■ **MATERIAL**:
-- Start --

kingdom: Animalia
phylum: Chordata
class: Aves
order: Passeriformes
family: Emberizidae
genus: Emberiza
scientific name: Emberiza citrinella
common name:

-- End --
-- Start --

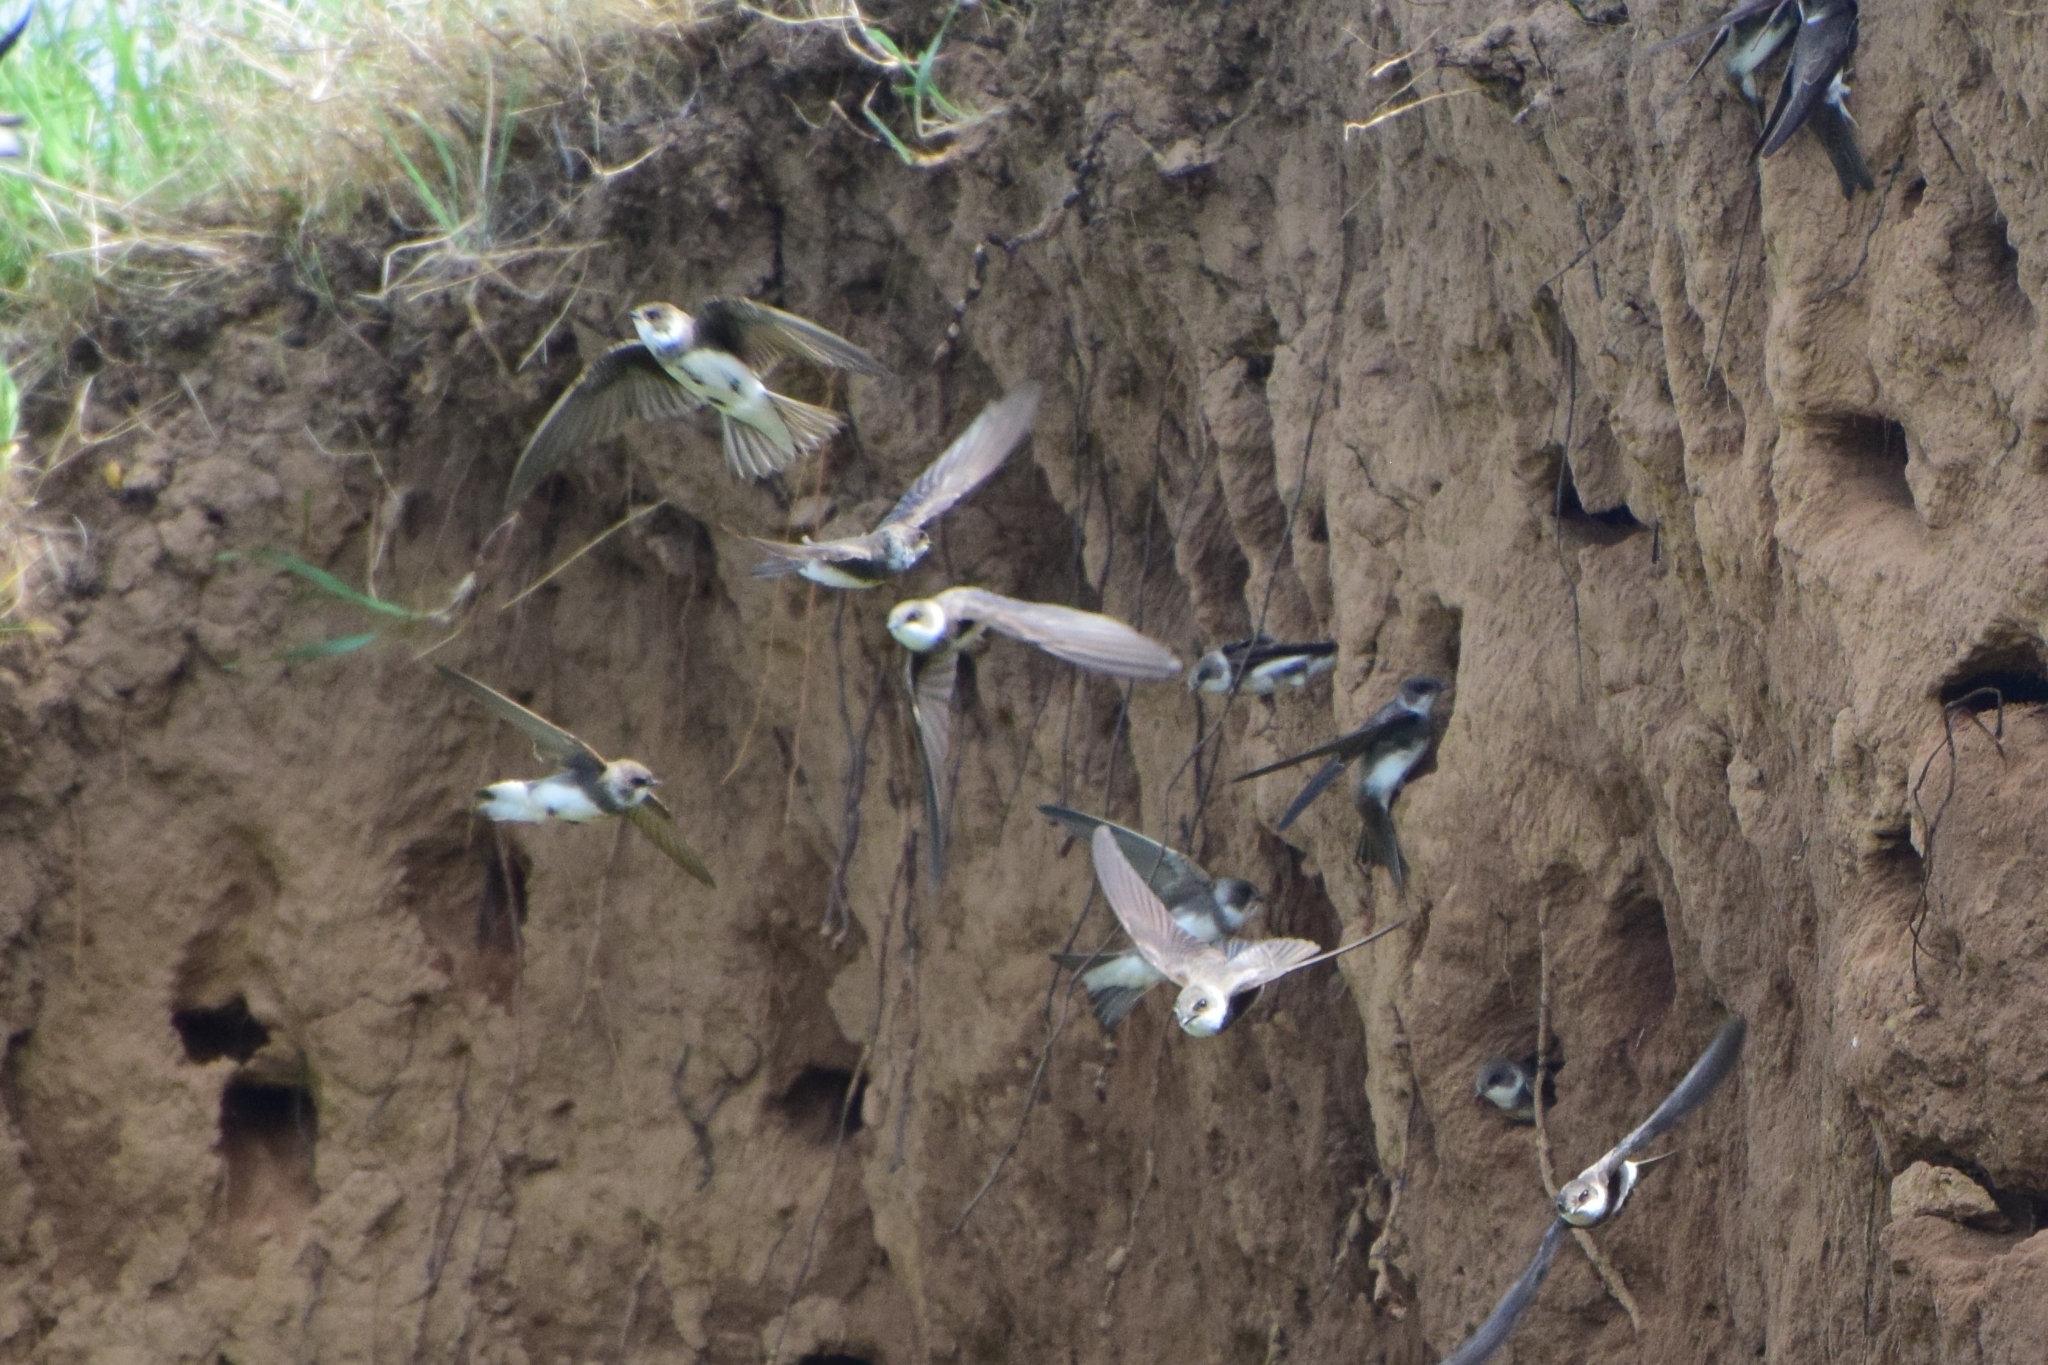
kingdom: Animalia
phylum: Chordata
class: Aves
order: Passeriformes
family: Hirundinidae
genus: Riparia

-- End --
-- Start --

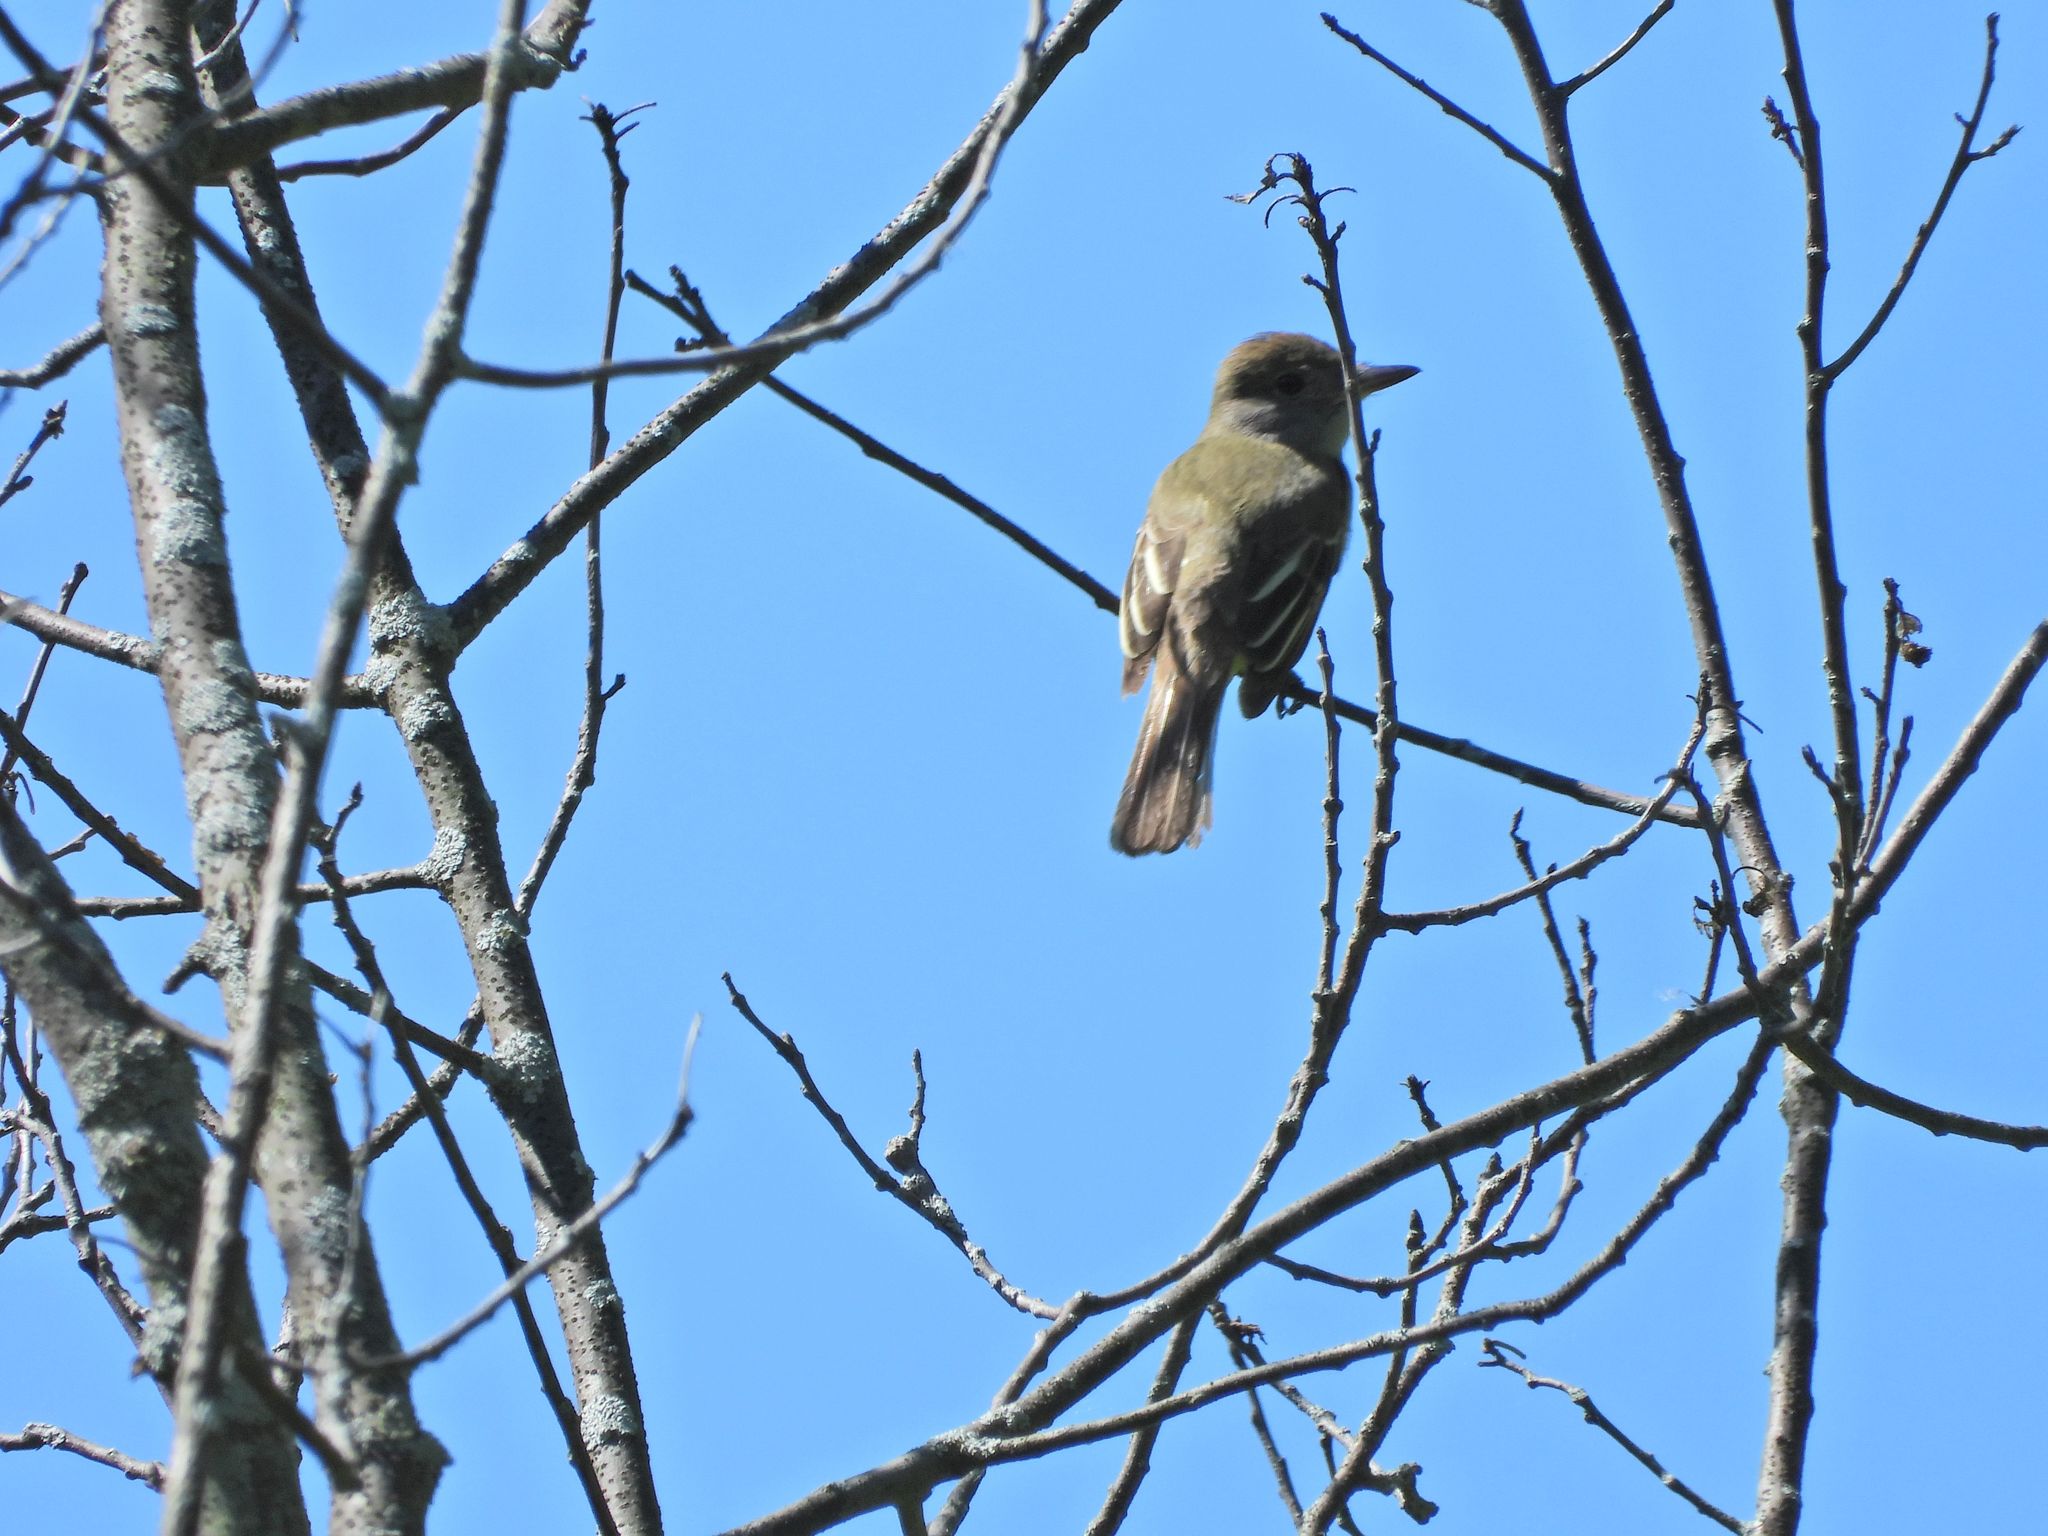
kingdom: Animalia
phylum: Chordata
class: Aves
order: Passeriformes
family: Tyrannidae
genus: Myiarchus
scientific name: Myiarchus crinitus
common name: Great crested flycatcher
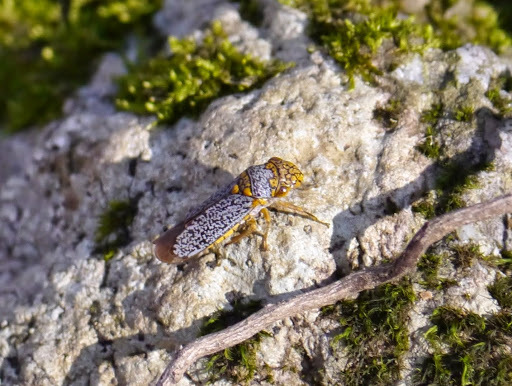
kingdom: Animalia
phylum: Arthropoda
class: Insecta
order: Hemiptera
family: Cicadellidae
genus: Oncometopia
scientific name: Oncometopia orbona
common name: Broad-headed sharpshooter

-- End --

Repeat the lines of the data above word for word, from the line containing "order: Hemiptera" through the line containing "common name: Broad-headed sharpshooter", both ends included.

order: Hemiptera
family: Cicadellidae
genus: Oncometopia
scientific name: Oncometopia orbona
common name: Broad-headed sharpshooter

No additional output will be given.